Santalin

Identifiers
- CAS Number: A: 38185-48-7; B: 51033-46-6;
- 3D model (JSmol): B: Interactive image;
- EC Number: A: 253-817-1;
- PubChem CID: A: 5490179; B: 5490285;
- UNII: A: M7S05DR0QK;
- CompTox Dashboard (EPA): A: DTXSID30959113; B: DTXSID50965312;

= Santalin =

Pigments from red sandalwood

Santalins (or mistaken referred as sandalins) are a group of naturally occurring red pigments isolated from the heartwood of the red sandalwood tree, Pterocarpus santalinus. Such pigments include at least, santalin A, and santalin B, which have been described chemically and used historically as natural dyes and histological stains.

== Occurrence and chemistry ==
Santalins are found in the heartwood of Pterocarpus santalinus (known as red sandalwood), a traditionally valued timber and dye source. Extracts containing santalins have been used as natural red dyes and have applications in traditional dyeing, historical textiles, and elsewhere (e.g. colorimetric studies). In histology and dye chemistry literature, santalins have been discussed in relation to other redwood pigments, such as santarubins.

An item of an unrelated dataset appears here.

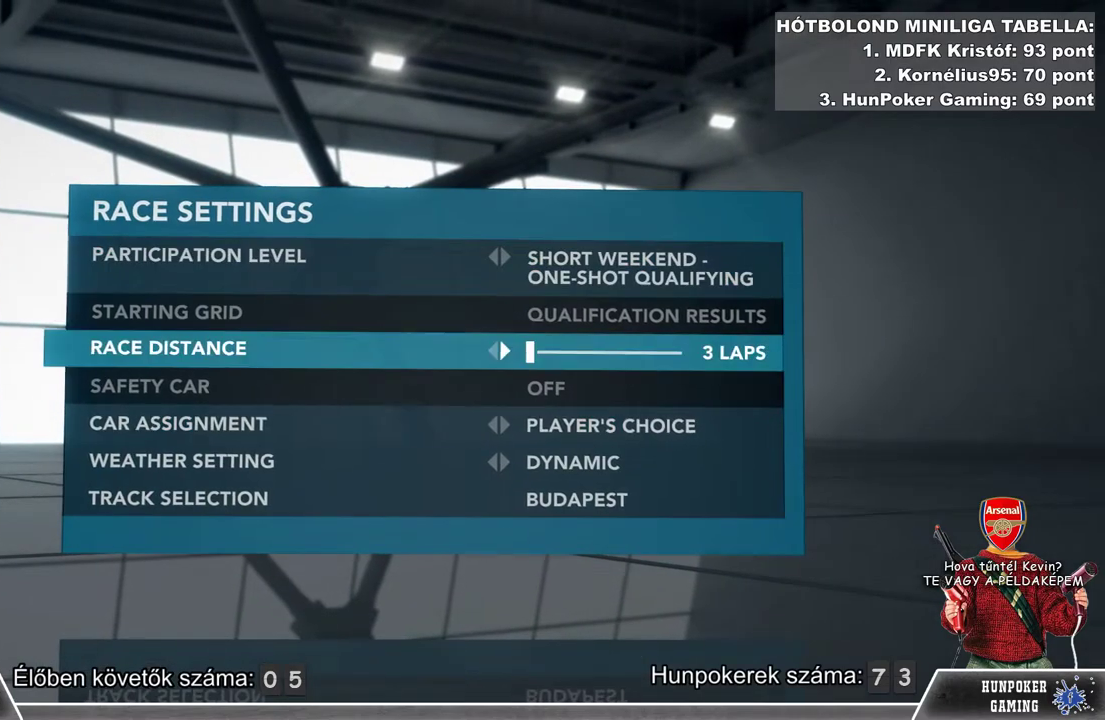
{"buttons": [], "left_stick": "center", "right_stick": "center", "events": [[167, "left_stick", "center"]]}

Chemically, santalins are polycyclic phenolic pigments. Santalin A and santalin B differ by substitution on the aromatic ring (methoxy vs hydroxy derivatives). Their structures were elucidated by degradative and spectroscopic methods (including NMR and UV–visible spectroscopy).

== Research and bioactivity ==
Studies of red sandalwood constituents have focused mainly on dye chemistry and pigment structure elucidation.

Some related constituents from other wood species have been investigated for biological activity, but santalins themselves are primarily documented as pigments/dyes, rather than studied as bioactive natural products.